Data for the task:
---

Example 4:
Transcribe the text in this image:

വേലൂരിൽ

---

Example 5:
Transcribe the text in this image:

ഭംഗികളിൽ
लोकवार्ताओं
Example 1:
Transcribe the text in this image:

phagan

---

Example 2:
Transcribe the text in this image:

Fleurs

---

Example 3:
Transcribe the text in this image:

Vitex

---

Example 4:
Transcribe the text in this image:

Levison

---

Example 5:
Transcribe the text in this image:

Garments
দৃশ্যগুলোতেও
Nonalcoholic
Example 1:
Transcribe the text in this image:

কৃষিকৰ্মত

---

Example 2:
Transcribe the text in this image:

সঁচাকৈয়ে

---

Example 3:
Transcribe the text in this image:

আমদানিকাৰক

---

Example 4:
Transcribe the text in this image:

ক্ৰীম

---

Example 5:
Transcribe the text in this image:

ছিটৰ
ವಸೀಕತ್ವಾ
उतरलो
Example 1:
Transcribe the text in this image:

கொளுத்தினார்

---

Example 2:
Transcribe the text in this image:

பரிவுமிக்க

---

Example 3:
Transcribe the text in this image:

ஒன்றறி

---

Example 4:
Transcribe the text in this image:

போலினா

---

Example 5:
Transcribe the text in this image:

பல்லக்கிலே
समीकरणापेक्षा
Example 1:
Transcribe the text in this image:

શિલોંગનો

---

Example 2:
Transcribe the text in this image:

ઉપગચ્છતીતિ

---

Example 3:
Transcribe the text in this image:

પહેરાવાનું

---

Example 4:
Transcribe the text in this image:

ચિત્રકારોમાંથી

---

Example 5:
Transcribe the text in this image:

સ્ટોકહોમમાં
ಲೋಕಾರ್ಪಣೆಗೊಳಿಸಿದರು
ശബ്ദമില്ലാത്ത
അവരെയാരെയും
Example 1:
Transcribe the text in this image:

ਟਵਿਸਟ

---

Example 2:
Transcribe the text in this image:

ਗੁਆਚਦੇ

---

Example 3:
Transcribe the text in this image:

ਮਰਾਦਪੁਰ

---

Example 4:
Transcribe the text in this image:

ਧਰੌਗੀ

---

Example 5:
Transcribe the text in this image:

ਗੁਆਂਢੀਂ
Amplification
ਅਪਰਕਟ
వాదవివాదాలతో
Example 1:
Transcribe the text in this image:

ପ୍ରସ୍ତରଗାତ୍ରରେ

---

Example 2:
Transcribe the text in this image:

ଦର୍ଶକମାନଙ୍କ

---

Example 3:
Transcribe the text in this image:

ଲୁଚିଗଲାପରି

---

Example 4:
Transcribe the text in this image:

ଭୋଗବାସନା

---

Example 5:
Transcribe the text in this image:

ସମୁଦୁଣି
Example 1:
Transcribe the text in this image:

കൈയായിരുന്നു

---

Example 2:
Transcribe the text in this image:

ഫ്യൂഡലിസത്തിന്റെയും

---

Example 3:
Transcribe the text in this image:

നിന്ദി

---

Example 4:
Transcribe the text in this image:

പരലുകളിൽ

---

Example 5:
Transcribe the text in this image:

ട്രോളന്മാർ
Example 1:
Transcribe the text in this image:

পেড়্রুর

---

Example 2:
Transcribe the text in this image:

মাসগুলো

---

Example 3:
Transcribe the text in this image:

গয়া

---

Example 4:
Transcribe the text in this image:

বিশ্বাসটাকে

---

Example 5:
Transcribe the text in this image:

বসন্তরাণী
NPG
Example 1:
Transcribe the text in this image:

Exercise details: All the records above need to be set down again exactly as they were given.

Written solution:
---

Example 4:
Transcribe the text in this image:

വേലൂരിൽ

---

Example 5:
Transcribe the text in this image:

ഭംഗികളിൽ
लोकवार्ताओं
Example 1:
Transcribe the text in this image:

phagan

---

Example 2:
Transcribe the text in this image:

Fleurs

---

Example 3:
Transcribe the text in this image:

Vitex

---

Example 4:
Transcribe the text in this image:

Levison

---

Example 5:
Transcribe the text in this image:

Garments
দৃশ্যগুলোতেও
Nonalcoholic
Example 1:
Transcribe the text in this image:

কৃষিকৰ্মত

---

Example 2:
Transcribe the text in this image:

সঁচাকৈয়ে

---

Example 3:
Transcribe the text in this image:

আমদানিকাৰক

---

Example 4:
Transcribe the text in this image:

ক্ৰীম

---

Example 5:
Transcribe the text in this image:

ছিটৰ
ವಸೀಕತ್ವಾ
उतरलो
Example 1:
Transcribe the text in this image:

கொளுத்தினார்

---

Example 2:
Transcribe the text in this image:

பரிவுமிக்க

---

Example 3:
Transcribe the text in this image:

ஒன்றறி

---

Example 4:
Transcribe the text in this image:

போலினா

---

Example 5:
Transcribe the text in this image:

பல்லக்கிலே
समीकरणापेक्षा
Example 1:
Transcribe the text in this image:

શિલોંગનો

---

Example 2:
Transcribe the text in this image:

ઉપગચ્છતીતિ

---

Example 3:
Transcribe the text in this image:

પહેરાવાનું

---

Example 4:
Transcribe the text in this image:

ચિત્રકારોમાંથી

---

Example 5:
Transcribe the text in this image:

સ્ટોકહોમમાં
ಲೋಕಾರ್ಪಣೆಗೊಳಿಸಿದರು
ശബ്ദമില്ലാത്ത
അവരെയാരെയും
Example 1:
Transcribe the text in this image:

ਟਵਿਸਟ

---

Example 2:
Transcribe the text in this image:

ਗੁਆਚਦੇ

---

Example 3:
Transcribe the text in this image:

ਮਰਾਦਪੁਰ

---

Example 4:
Transcribe the text in this image:

ਧਰੌਗੀ

---

Example 5:
Transcribe the text in this image:

ਗੁਆਂਢੀਂ
Amplification
ਅਪਰਕਟ
వాదవివాదాలతో
Example 1:
Transcribe the text in this image:

ପ୍ରସ୍ତରଗାତ୍ରରେ

---

Example 2:
Transcribe the text in this image:

ଦର୍ଶକମାନଙ୍କ

---

Example 3:
Transcribe the text in this image:

ଲୁଚିଗଲାପରି

---

Example 4:
Transcribe the text in this image:

ଭୋଗବାସନା

---

Example 5:
Transcribe the text in this image:

ସମୁଦୁଣି
Example 1:
Transcribe the text in this image:

കൈയായിരുന്നു

---

Example 2:
Transcribe the text in this image:

ഫ്യൂഡലിസത്തിന്റെയും

---

Example 3:
Transcribe the text in this image:

നിന്ദി

---

Example 4:
Transcribe the text in this image:

പരലുകളിൽ

---

Example 5:
Transcribe the text in this image:

ട്രോളന്മാർ
Example 1:
Transcribe the text in this image:

পেড়্রুর

---

Example 2:
Transcribe the text in this image:

মাসগুলো

---

Example 3:
Transcribe the text in this image:

গয়া

---

Example 4:
Transcribe the text in this image:

বিশ্বাসটাকে

---

Example 5:
Transcribe the text in this image:

বসন্তরাণী
NPG
Example 1:
Transcribe the text in this image:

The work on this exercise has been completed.